Neyse.. Ne kadar daha burdayım bilmiyorum. Evde olmak zor, dışarı çıkmak keyifsiz. Hele bir de manita kazığı yiyipte öyle oturduysan gtünün üstüne çivilerin de pek hoş bir sızlama yapıyor.Beklemediğim şey miydi? Hayır hatta her allahın günü aklımdan geçen şey başıma gelmiş oldu. Ee biliyordun da ne diye sızlanıyorsun şimdi denilebilir. Çokta haklı olarak tabi. Ama öyle gelişmiyor işte. İnsan böyle bir yere düşünce kendini kandırmak istiyormuş bunu farkettim.Arkamdan adam yeni hatun arayışına girmenin ötesine geçmiş hesabını sorunca da ee tabi gizli kapaklı yapıcam seni de ortak konuşmaya mı alsaydım pişkinliğinde zeytinyağı kıvamında yüzüyor. Türkiye'ye döneyim acısını çıkarır mıyım? Çıkarıcak hevesim kaldı mı?
Bu heves işi çok önemli. Bir ilişkiye başlarsın hevesin olur herşey için. Yolunu görmezsin sonunu bilmezsin haydi bismillah girdik bir işe diye heyecanla beklersin. Lakin gelişmeler olumluya gitmez sürekli sıçışlara gelirsin.Ama malsın ya affeder geçersin hadi dersin bakalım ne olcak? Film sanki ..sonunu merak ediyorsun .Yeterince dramatik gelmez belki? İşte bu yüzden bütün dizilere filmlere şarkılara küfredebilirim. Lan tamam başından belli olmayacak ne diye sonunu merak ediyorsun? Niye yeterli gelmiyor hatalar? Dur dur şu kazığı atmadı bana, bakalım onu da atıcak mı? Ahanda attı tamamdır şimdi terkedebilirim.Bu mudur? Galiba bu dur.
Birşey demeyin biliyorum ne olduğumu.Sadece düzeltemiyorum.
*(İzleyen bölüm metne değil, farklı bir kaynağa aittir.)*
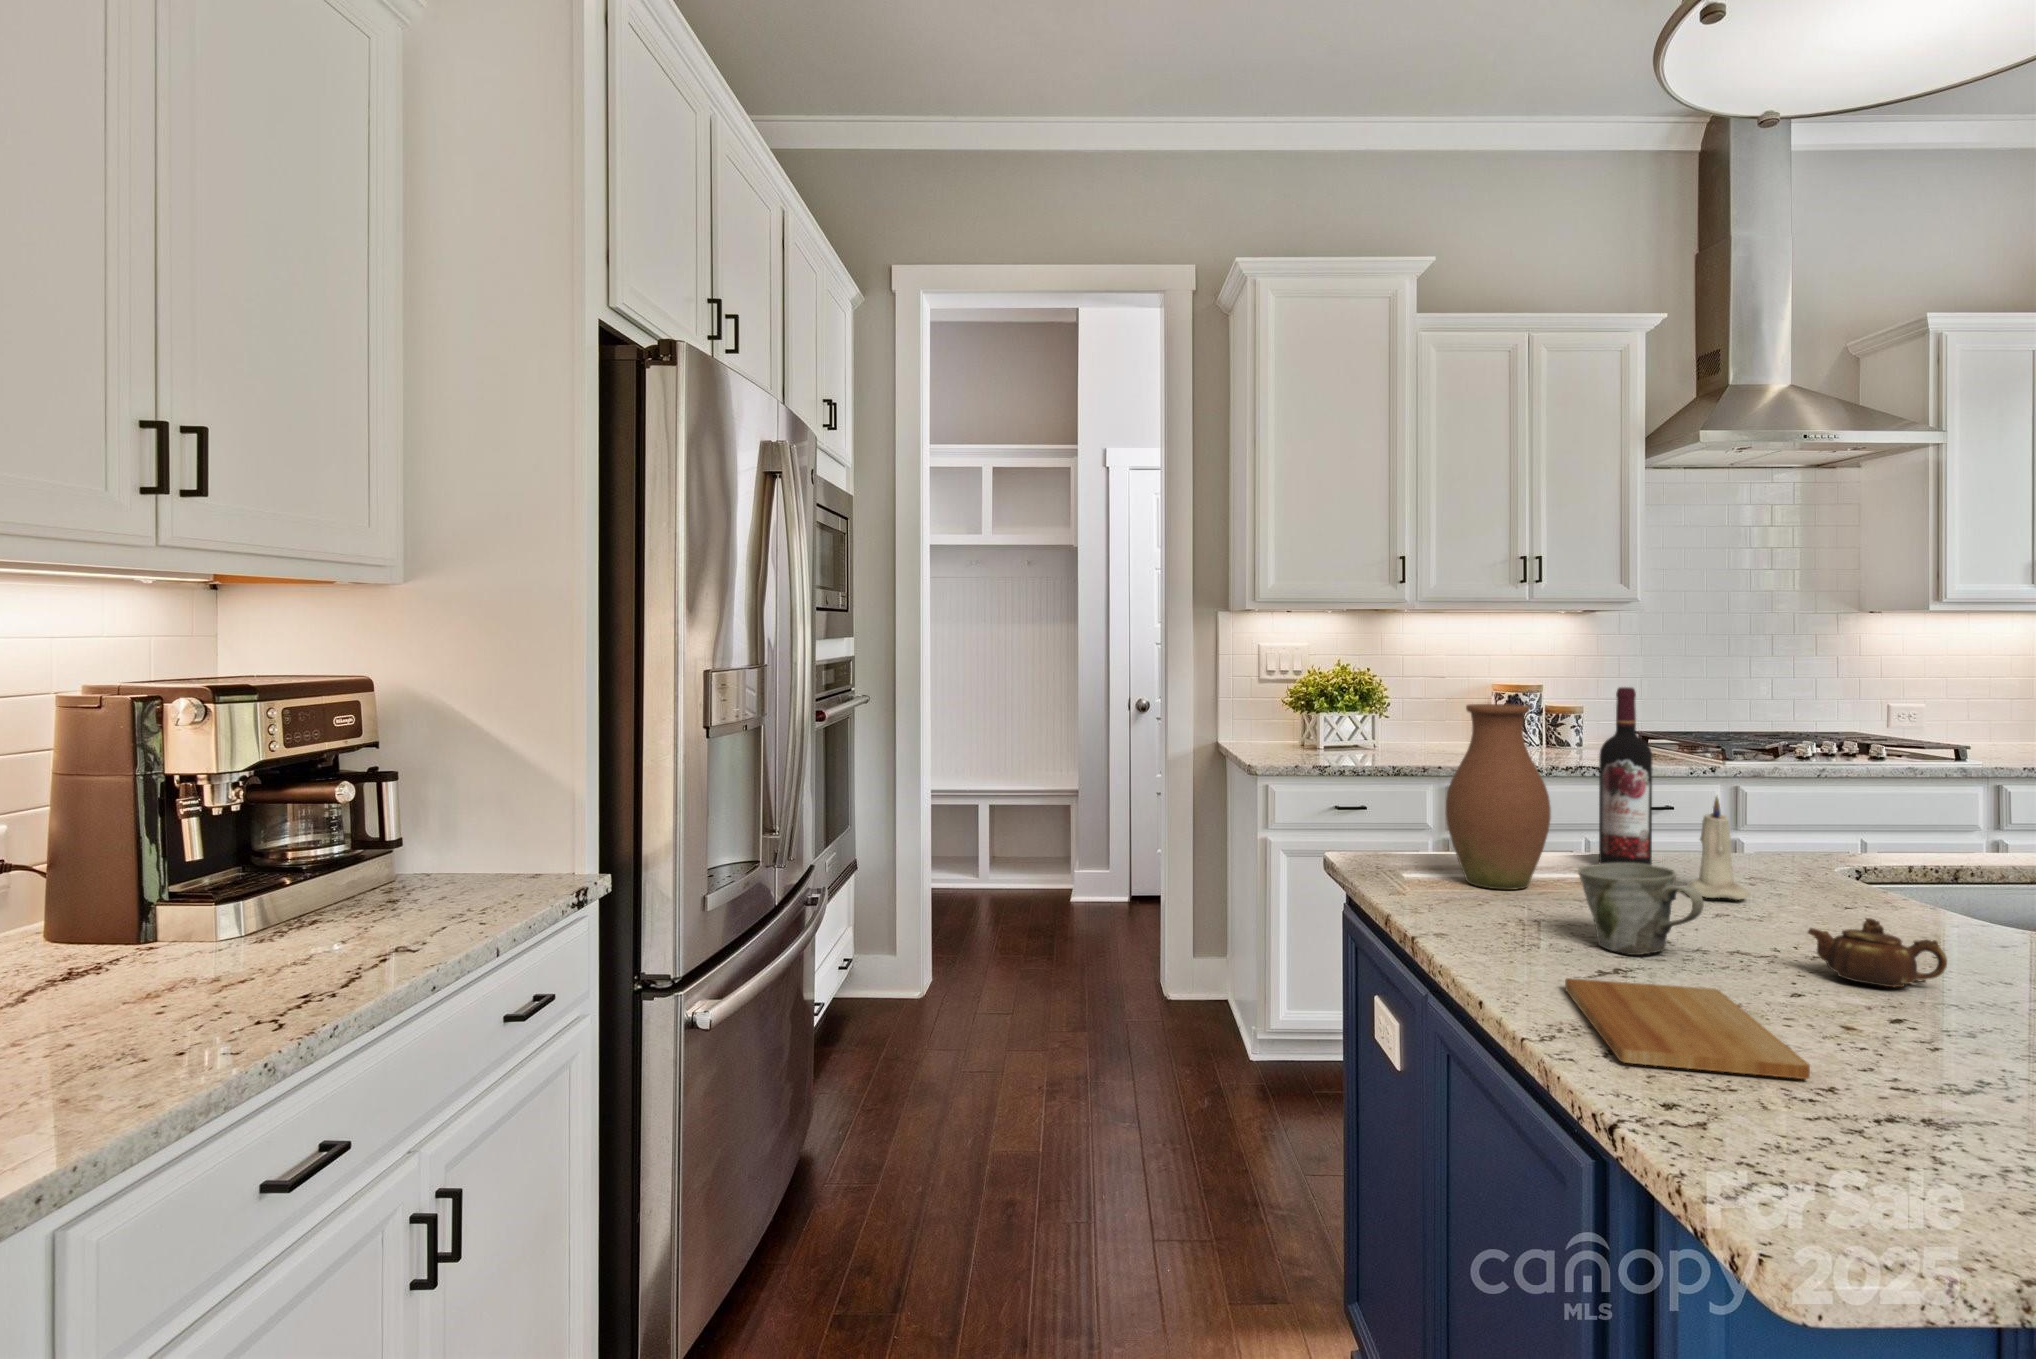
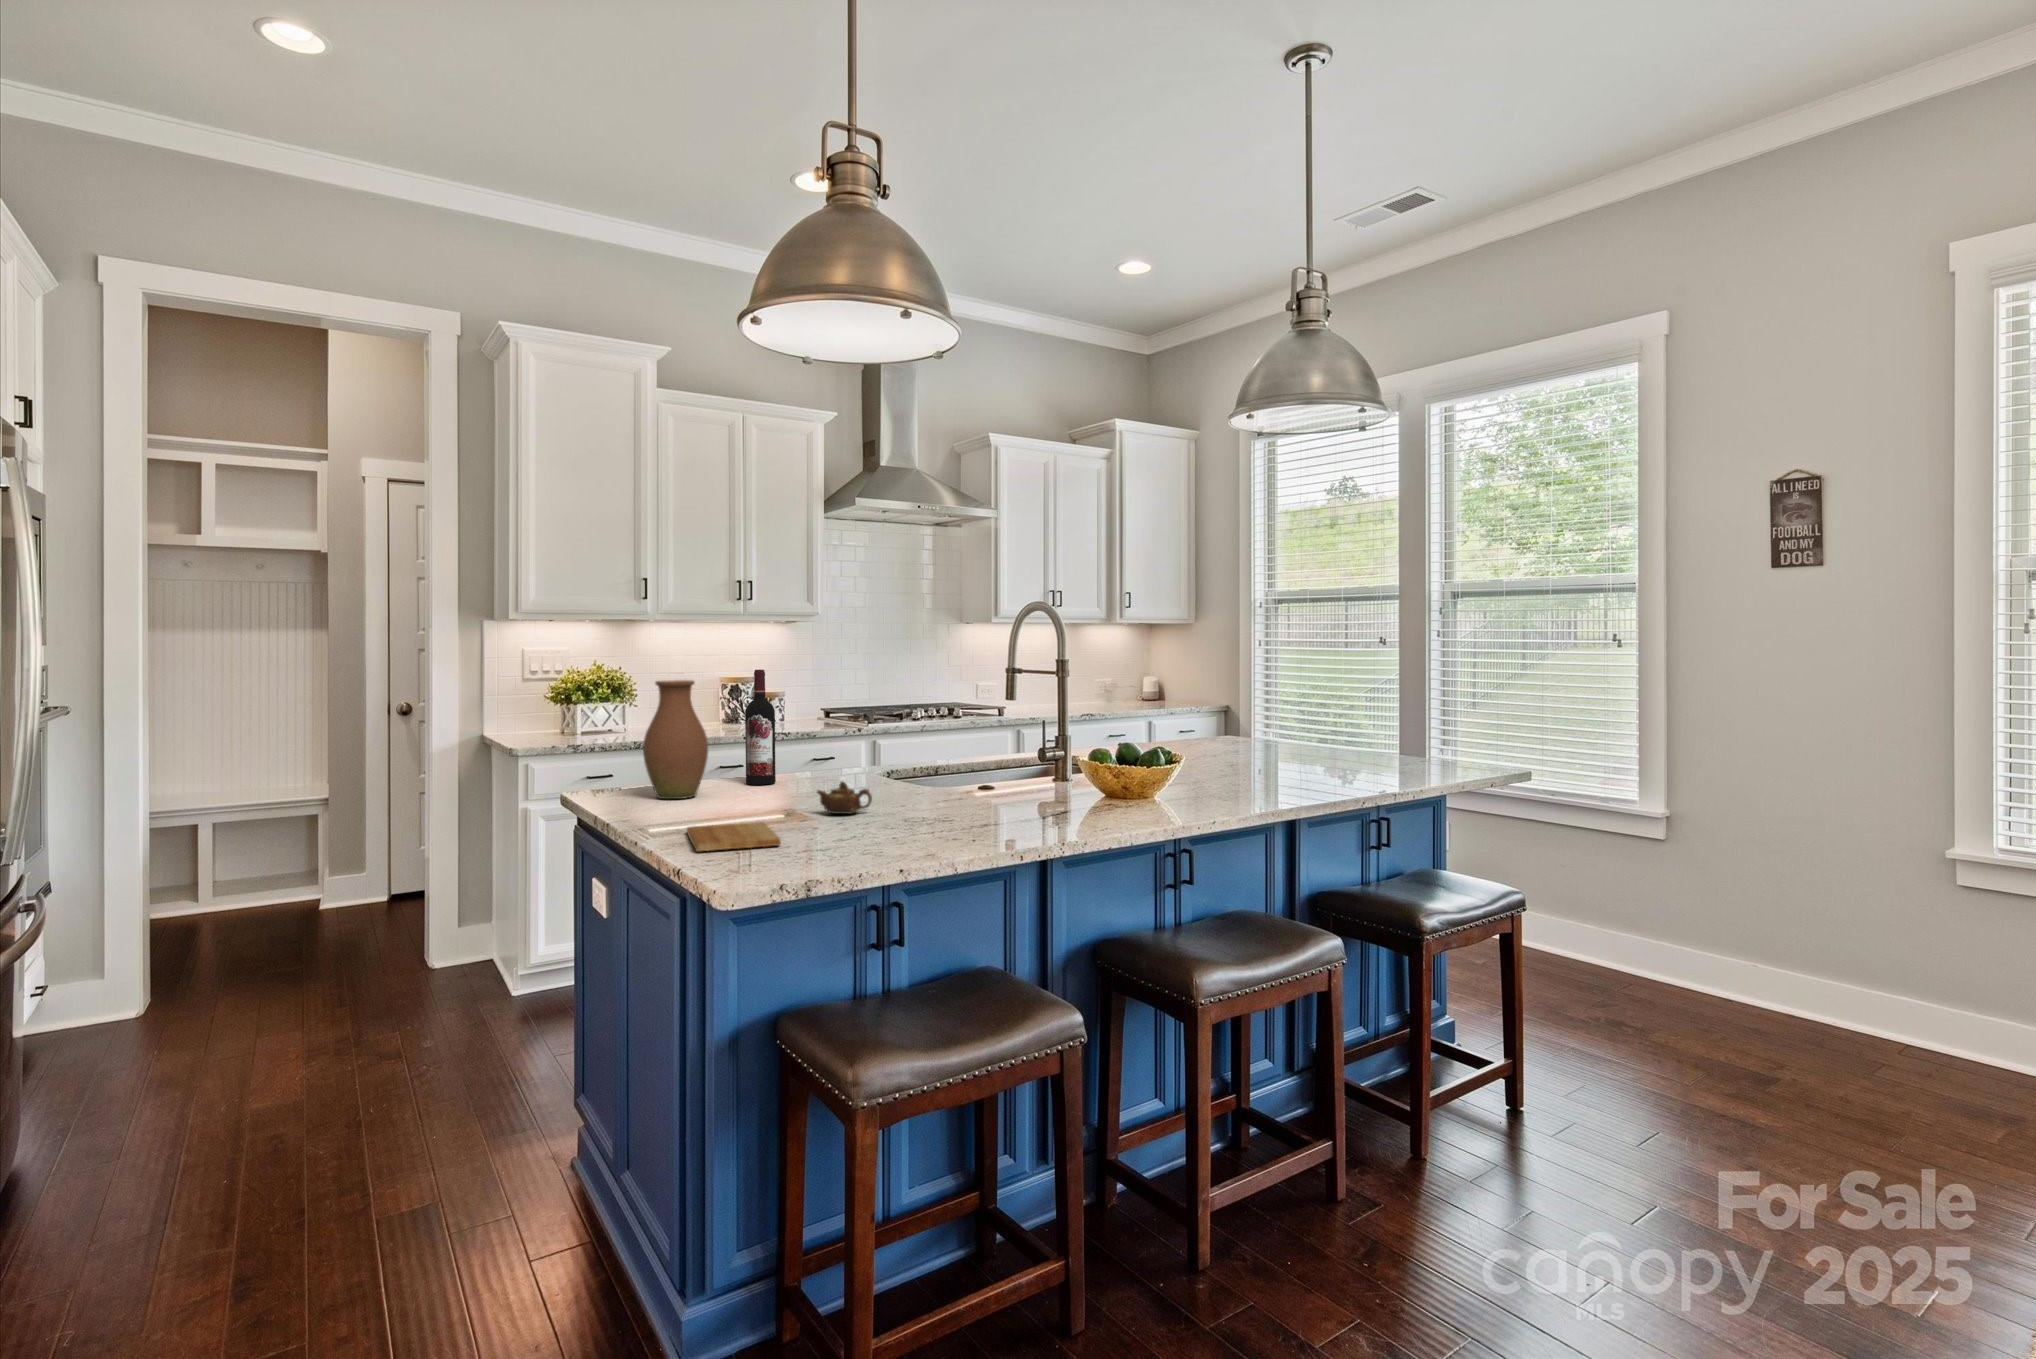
candle: present [1687,796,1750,900] -> none [786,731,817,791]
mug: present [1579,863,1704,955] -> none [707,767,768,817]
Birkaç saat sonra sabah olucak, millet istanbulda gece gezmelerinde içmelerinde. Ben se sabah kaç bengalle uğraşmak zorunda kalıcam hesabındayım.Patronum lüks içinde kalıyorum sanıyor.Evet sinekler de altından.Böcekleri paha biçilemez .Hele o koku !!
Çikolatayı ,kolayı, kahveyi özlüyormuş insan. Türkiye'deyken bile görüşmediği ailesini de özlüyormuş. Her gün küfrede küfrede bindiği otobüsü bile özlüyormuş. 33b duy bunları. Akbil bastığımda çıkan iğrenç sesi bile özledim. Ayakta kalmamak için yaptığım dakika hesaplarını, oturduğum yerden kapıya ulaşabilmek için üç durak önceden yaptığım kosinüs hesaplarını vs. Çok pis duygusala bağladım ama ben uyarmıştım sik sik konuşucam diye o yüzden küfürleriniz kabul edilmeyecektir.
Bon Jovi gider bunun üstüne .Bed of roses sonra da my guitar lies bleeding in my arms yaparım. Söyle be John.bu iğrenç bengal memleketinde bir kere de benim için söyle.